Christmas Dinner: Spinach Pasta

Our Christmas dinner is not a tradition that rises from the garden, but rather is a reminder of our (admittedly relative) poverty when we first lived together in North Carolina. 

That first year that we lived together, while I was finishing college and student teaching and Kirk was learning some very useful farm skills as an interpreter at the living history museum at Old Salem, we lived on very little money. We did the grocery shopping at the local Kroger with a carefully planned list in one hand and a calculator in the other. If I'm not mistaken, our budget was $25 for the week, and if we went over the limit, we took things out of the cart and put them back. Some weeks we had enough for everything plus pickles; other weeks we did not. 

This budget led to a careful exploration of pasta and stir fry dishes, and we learned just how far a single cut of meat can be stretched. We regularly split a chicken breast in half to share for dinner.

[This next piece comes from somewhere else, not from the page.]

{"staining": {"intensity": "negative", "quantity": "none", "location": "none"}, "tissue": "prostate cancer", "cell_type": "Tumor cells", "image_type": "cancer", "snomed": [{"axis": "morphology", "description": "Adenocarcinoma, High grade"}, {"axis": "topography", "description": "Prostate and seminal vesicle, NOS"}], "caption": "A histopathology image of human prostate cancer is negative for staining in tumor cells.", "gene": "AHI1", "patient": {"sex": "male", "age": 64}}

So for our first Christmas dinner together, we decided to splurge on a whole chicken breast each for chicken Parmigiana. (If I recall correctly, we bought only two slices of provolone from the deli to keep ourselves at least a little bit on budget.) To add a celebratory touch, we bought spinach pasta to make up a Christmasy green and red plate (green pasta, red sauce).

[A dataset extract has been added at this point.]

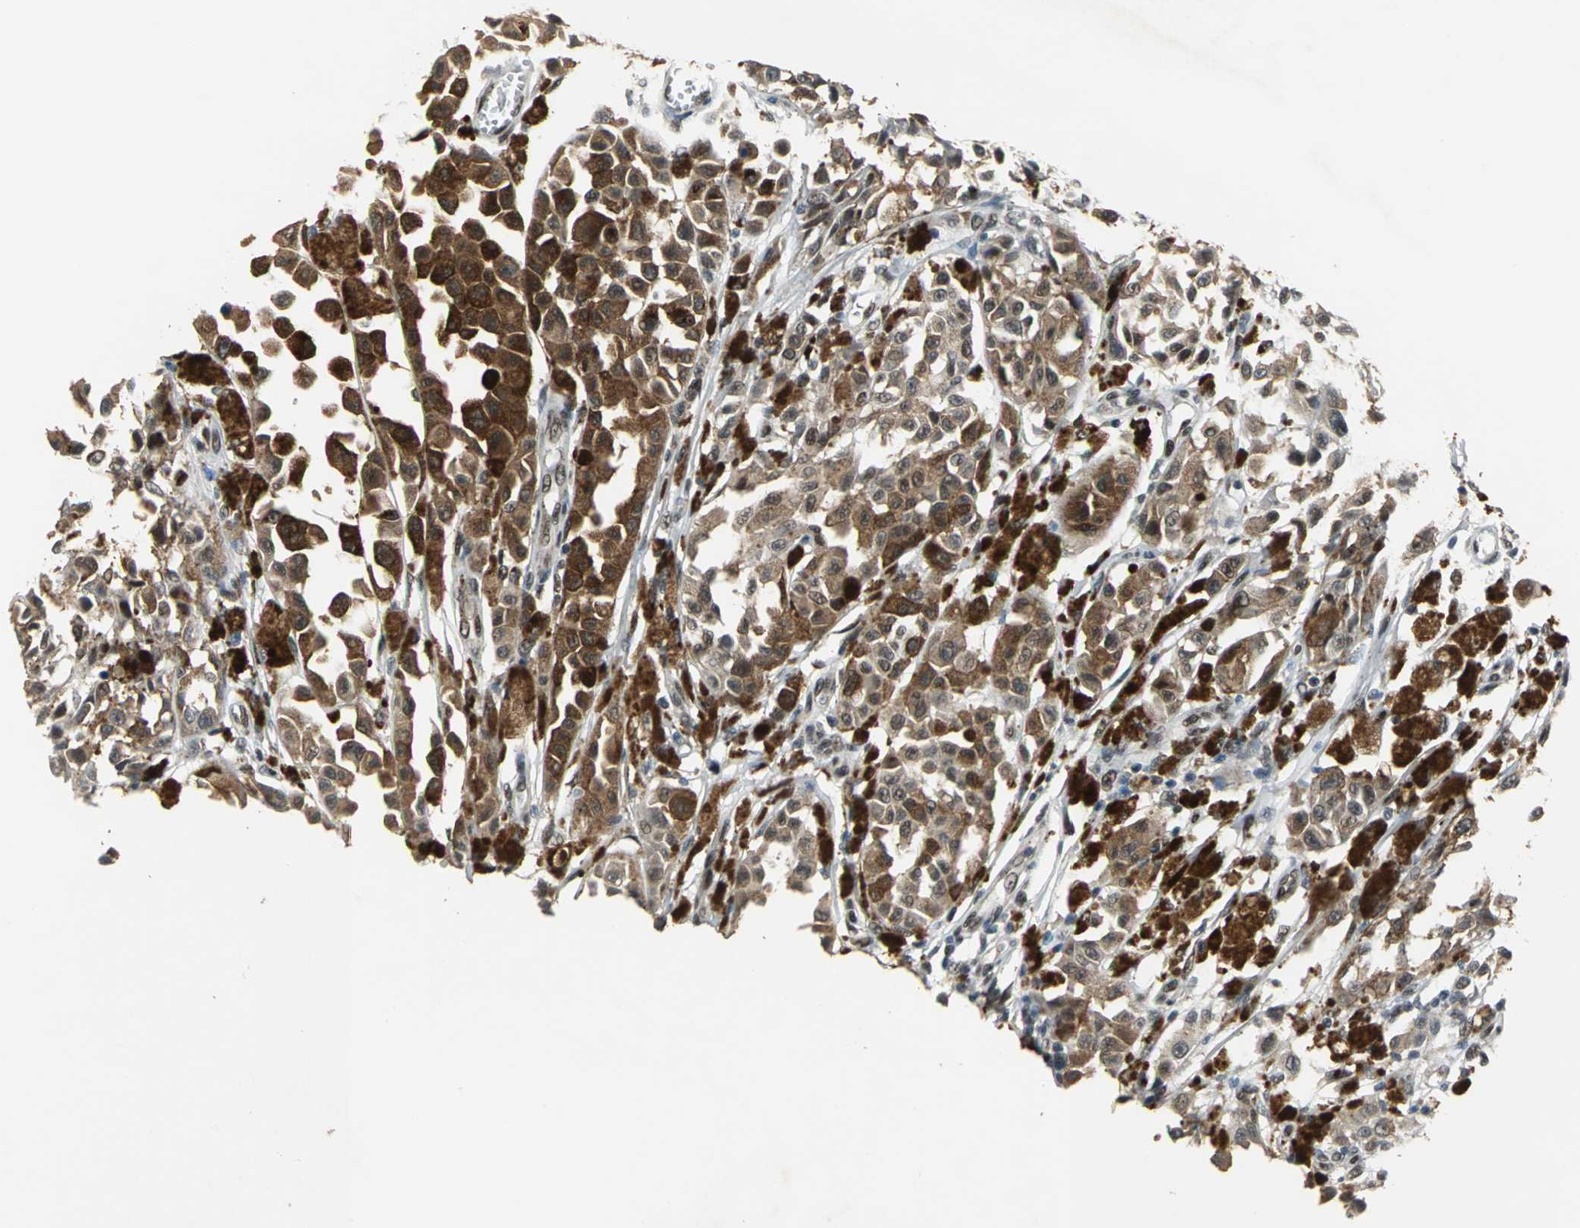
{"staining": {"intensity": "strong", "quantity": ">75%", "location": "cytoplasmic/membranous,nuclear"}, "tissue": "melanoma", "cell_type": "Tumor cells", "image_type": "cancer", "snomed": [{"axis": "morphology", "description": "Malignant melanoma, NOS"}, {"axis": "topography", "description": "Skin"}], "caption": "Protein staining of melanoma tissue exhibits strong cytoplasmic/membranous and nuclear positivity in about >75% of tumor cells.", "gene": "ELF2", "patient": {"sex": "female", "age": 38}}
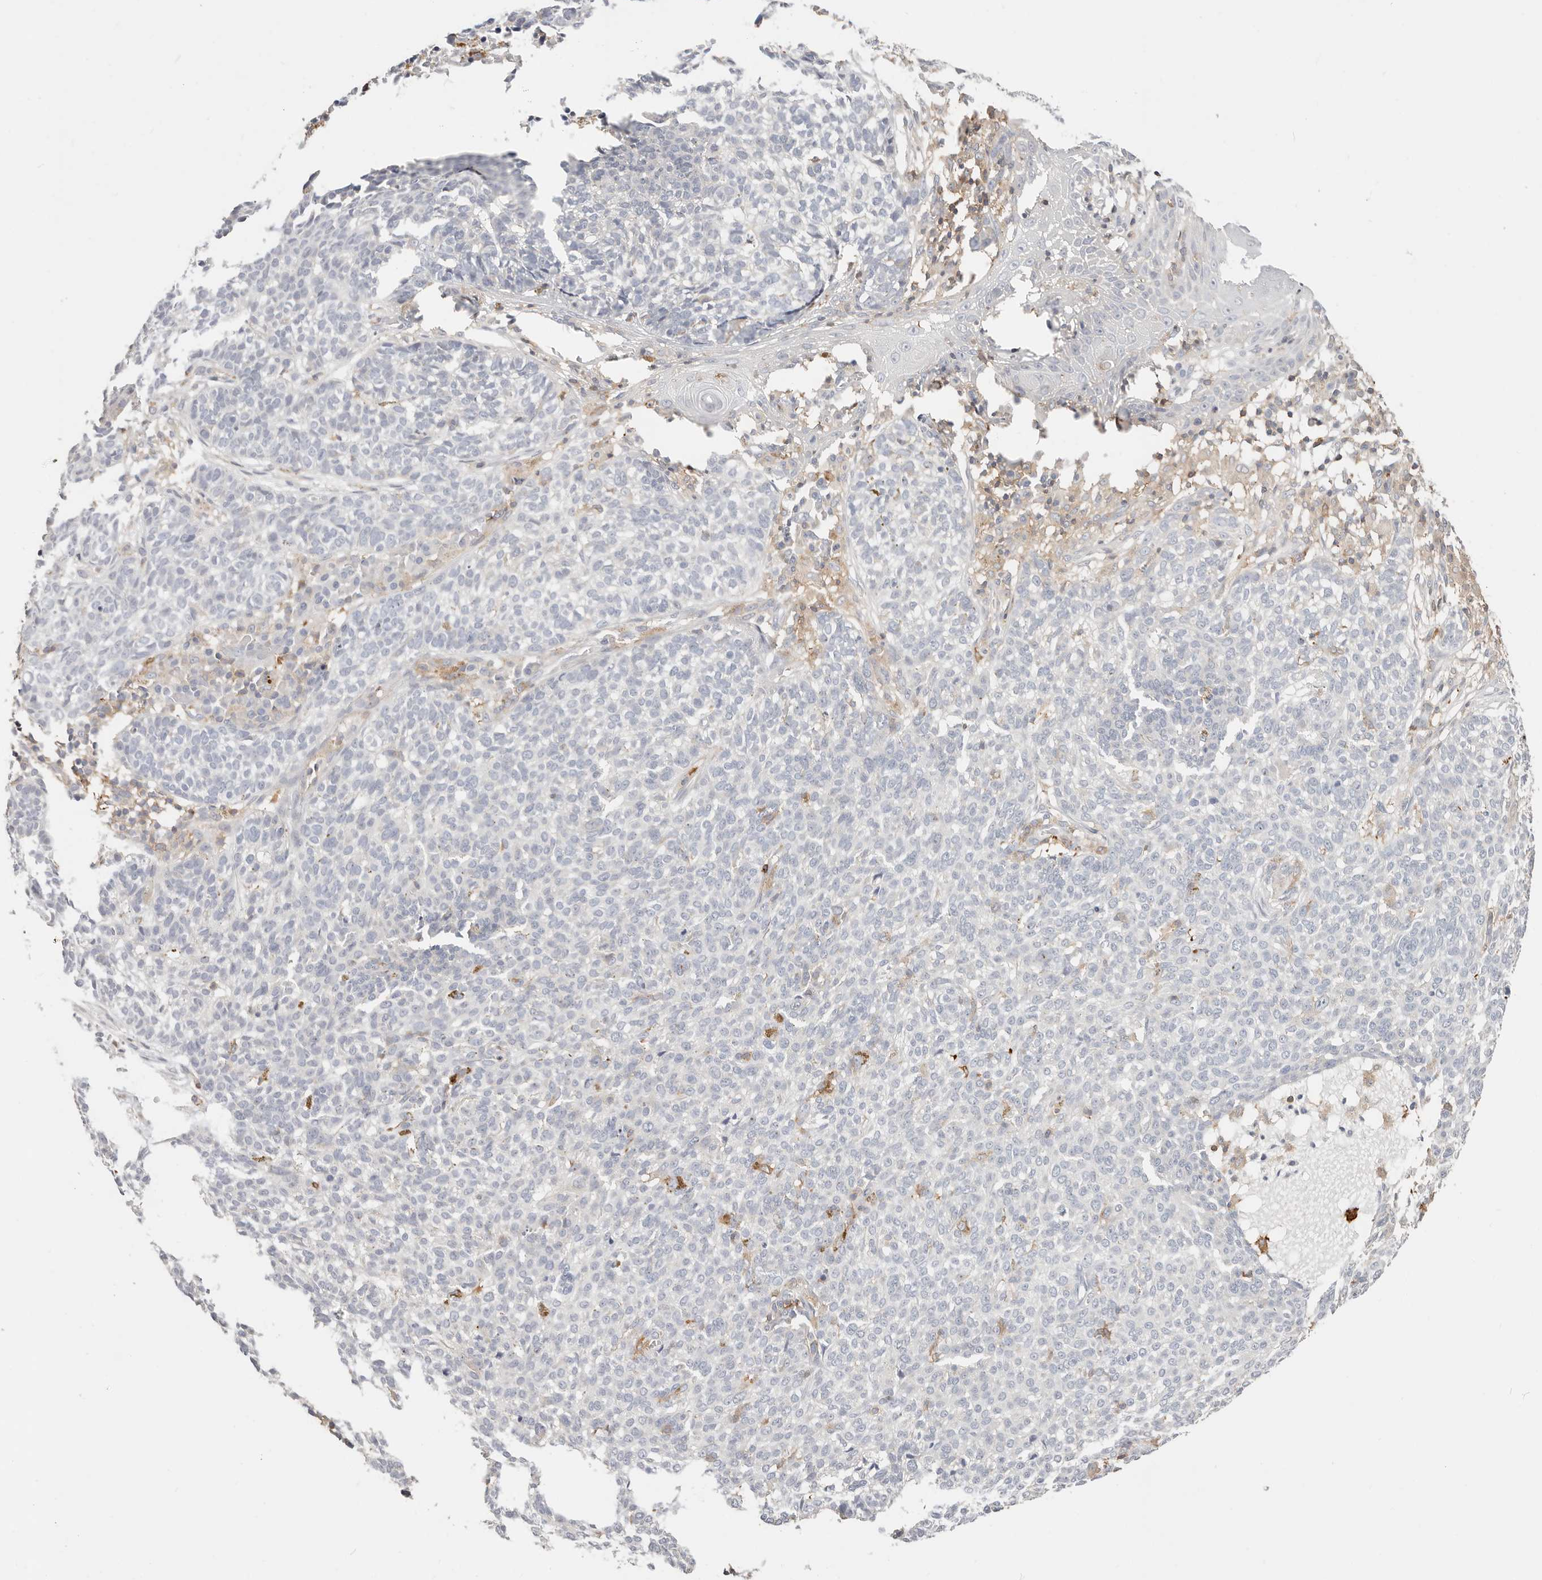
{"staining": {"intensity": "negative", "quantity": "none", "location": "none"}, "tissue": "skin cancer", "cell_type": "Tumor cells", "image_type": "cancer", "snomed": [{"axis": "morphology", "description": "Basal cell carcinoma"}, {"axis": "topography", "description": "Skin"}], "caption": "High power microscopy image of an IHC histopathology image of basal cell carcinoma (skin), revealing no significant expression in tumor cells. (DAB (3,3'-diaminobenzidine) immunohistochemistry (IHC) visualized using brightfield microscopy, high magnification).", "gene": "TMEM63B", "patient": {"sex": "male", "age": 85}}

We still have chicken parm with spinach pasta each Christmas, but this year Kirk decided to use our own spinach to make homemade pasta:


It turned out really well, and it's almost just as easy to make as regular homemade pasta. Kirk picked a bunch of spinach from the cold frame and steamed it until it was wilted down and soft, then squeezed the water out of it. He added 4 ounces of the spinach to our regular pasta recipe of 3 eggs and 300 grams of flour and dumped it all in the Cuisinart to mix the dough together. The dough was a bit wet from the spinach, so he added more flour unit the texture looked right — perhaps up to 350 grams of flour in total.

The dinner is complete with tomato sauce from one of the jars we put up in the summer, and it's just as good as it tasted to us the first time we had it.